Advogado é preso em operação contra grupo que usava nomes de juízes para aplicar golpes em Cuiabá.
O Ministério Público de Mato Grosso (MPMT) deflagrou, nessa quarta-feira (21), uma operação com o objetivo de investigar um grupo acusado de usar nomes de juízes para aplicar golpes, em Cuiabá. Entre os alvos presos estão um advogado identificado como Rafael Valente.
Ao todo, o Núcleo de Ações de Competência Originária (Naco) cumpriu 10 ordens judiciais, sendo seis mandados de busca e apreensão e quatro de prisão. Um dos alvos não foi localizado e é considerado foragido. Durante as diligências, na casa de um dos suspeitos foram encontrados R$ 350 mil em espécie.
Conforme apurado, a operação é um desdobramento de uma tentativa de golpe descoberta em agosto do ano passado, envolvendo o nome do presidente do Tribunal de Justiça de Mato Grosso (TJMT), desembargador José Zuquim Nogueira.
Na ocasião, o sargento Eduardo Soares de Moraes tentou se passar pelo presidente do TJ e contratou um motorista de aplicativo para entregar um envelope com R$ 10 mil a um advogado na sede do tribunal.
Eduardo Moraes foi preso em 12 de agosto de 2025 por falsidade ideológica e associação criminosa. A entrega do dinheiro foi impedida pela segurança do TJ, que desconfiou da situação, e o sargento acabou identificado por meio das câmeras do Fórum de Cuiabá. O valor teria sido enviado, segundo a investigação, a pedido do sargento Jackson Pereira Barbosa, apontado como intermediário na morte do advogado Renato Nery, ocorrida em julho de 2024, em Cuiabá.

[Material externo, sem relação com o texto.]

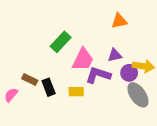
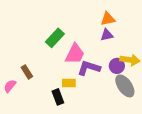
purple triangle: (115, 55) -> (107, 35), moved
brown rectangle: (30, 79) -> (27, 72), turned 32
black rectangle: (49, 87) -> (58, 97), moved

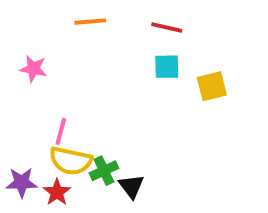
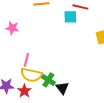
cyan square: (167, 67) -> (70, 17), moved
green cross: (104, 171) -> (48, 80), turned -32

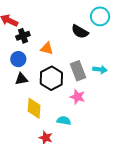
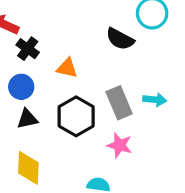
black cross: (23, 36) -> (28, 49), turned -32
yellow diamond: (34, 108) -> (28, 168), moved

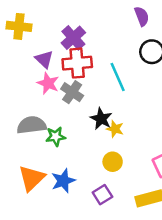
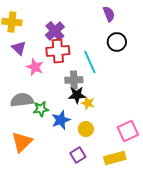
purple triangle: (44, 59) -> (19, 48), moved
gray cross: (72, 92) -> (74, 80), moved, turned -36
black star: (101, 119) -> (77, 95), turned -30
blue star: (63, 181) -> (61, 120), moved

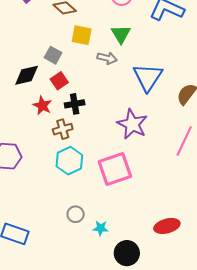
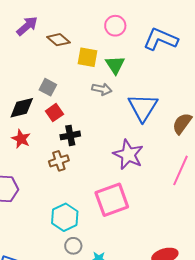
yellow square: (82, 35) -> (88, 57), moved
red star: (42, 106) -> (21, 139), moved
cyan hexagon: (69, 161) -> (65, 217), moved

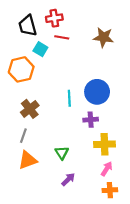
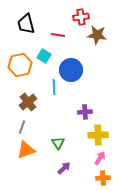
red cross: (54, 18) -> (81, 17), moved
cyan square: (40, 49) -> (44, 56), moved
blue circle: (97, 92) -> (71, 70), moved
cyan line: (69, 98) -> (54, 87), moved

A reportagem entrou em contato com a assessoria da Ordem dos Advogados do Brasil em Mato Grosso (OAB-MT), que informou que o Tribunal de Defesa das Prerrogativas da OAB-MT acompanhou a prisão do advogado para garantir o respeito às prerrogativas profissionais.
Relembre o caso
Eduardo Soares de Moraes estava no Fórum de Cuiabá e usou o nome e a foto do desembargador José Zuquim para contratar um motorista de aplicativo que deveria entregar uma encomenda no Tribunal de Justiça, que fica em outro endereço.
Quando chegou no estacionamento do Fórum, o motorista de aplicativo mandou mensagem ao celular que usava a foto e o nome de José Zuquim perguntando com quem deveria falar e foi orientado a falar com Eduardo, que estava em um Corolla prata com o farol ligado. O motorista então pegou o envelope e foi ao TJ, onde alguém receberia a encomenda. No entanto, ninguém apareceu.

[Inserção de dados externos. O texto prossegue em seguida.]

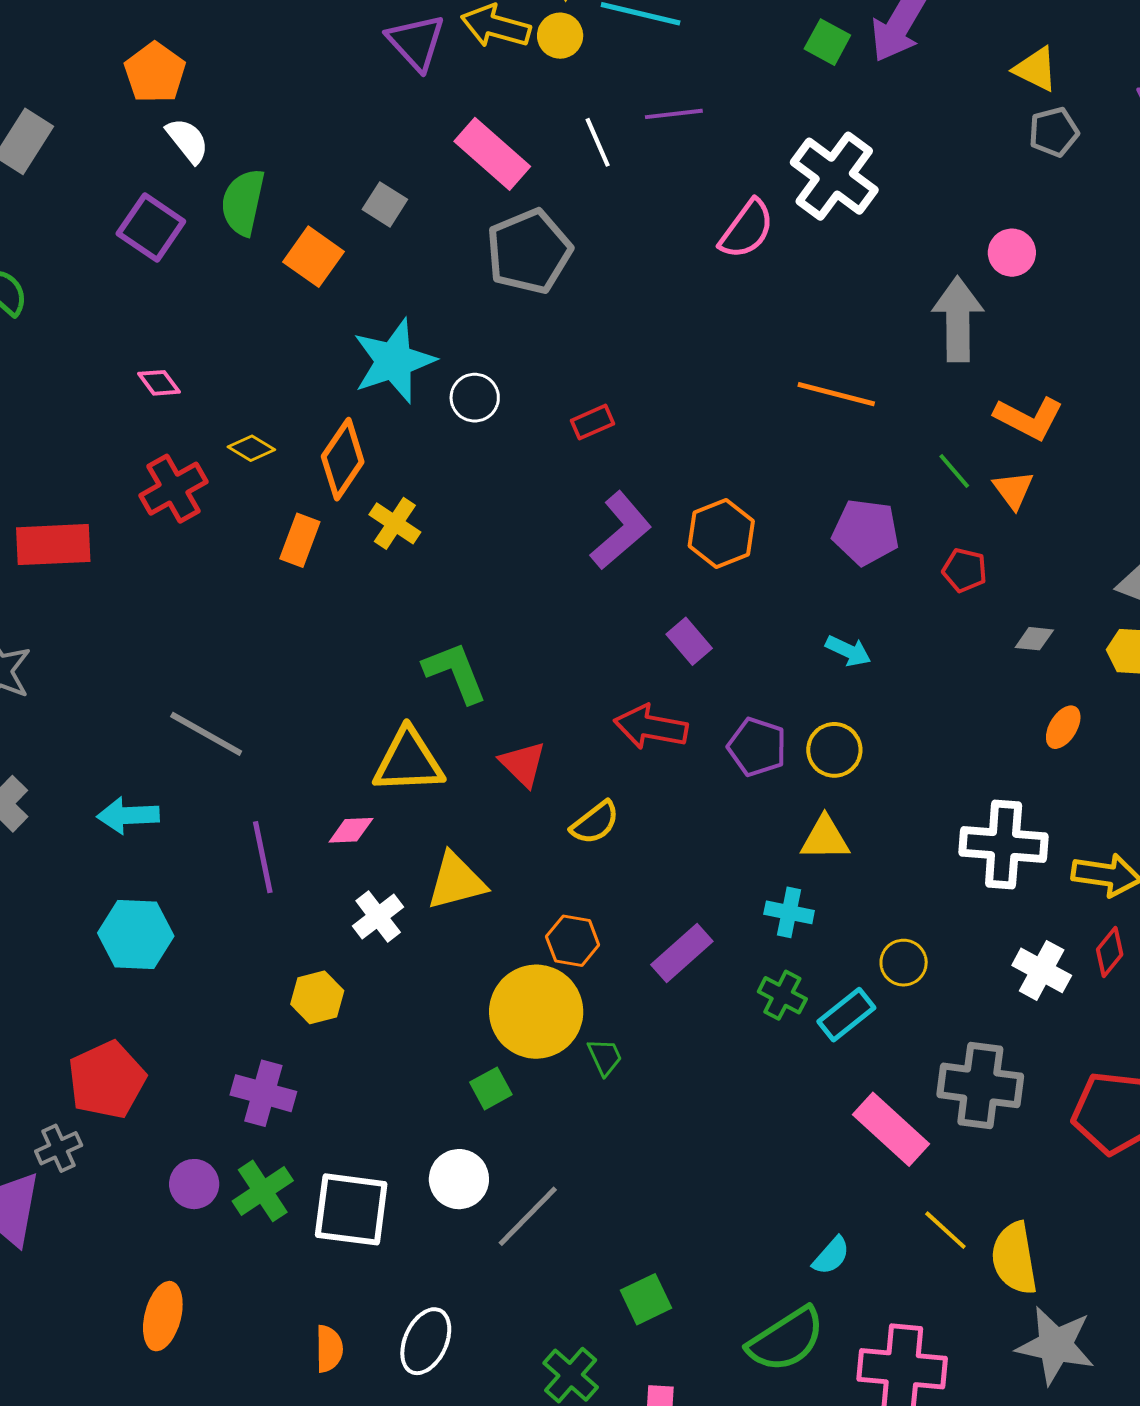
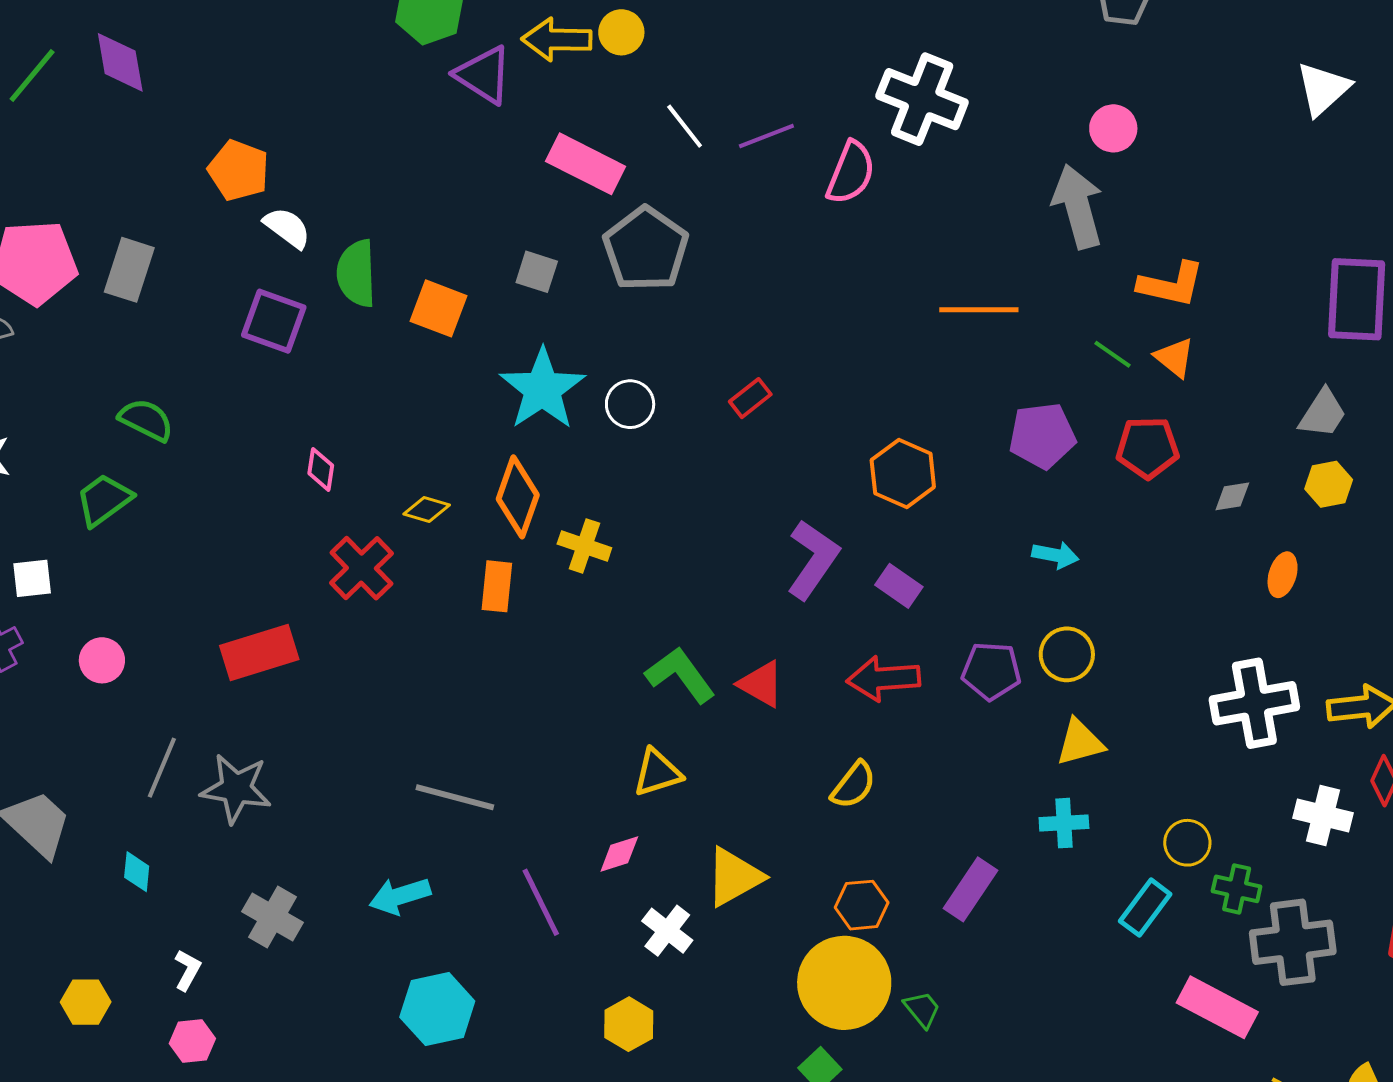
purple line: (674, 114) -> (766, 136), moved
gray square: (385, 204) -> (537, 272), moved
pink diamond: (159, 383) -> (321, 469), turned 60
purple L-shape: (621, 531) -> (813, 559), moved
red pentagon: (965, 570) -> (1148, 448), size x1.4
yellow triangle: (408, 761) -> (657, 773), size x0.7
red triangle: (523, 764) -> (761, 684), moved
green cross: (782, 995) -> (1237, 889), moved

O motorista desconfiou da ausência de informações sobre o destinatário da encomenda e acionou a segurança do TJ. Foi então que constataram que se tratava de dinheiro em espécie, com notas de R$200, R$100 e R$50.
O motorista relatou à segurança que o envelope teria sido enviado por Zuquim. O presidente então foi informado sobre o fato e negou ter mandado entregar qualquer dinheiro.
O desembargador disse ter ficado estarrecido com a situação. Eduardo Soares foi identificado através das câmeras de segurança do Fórum. Ele conduzia um Corolla prata e estava com uma mulher como passageira.
Após ser identificado, o sargento Eduardo Soares foi preso em flagrante.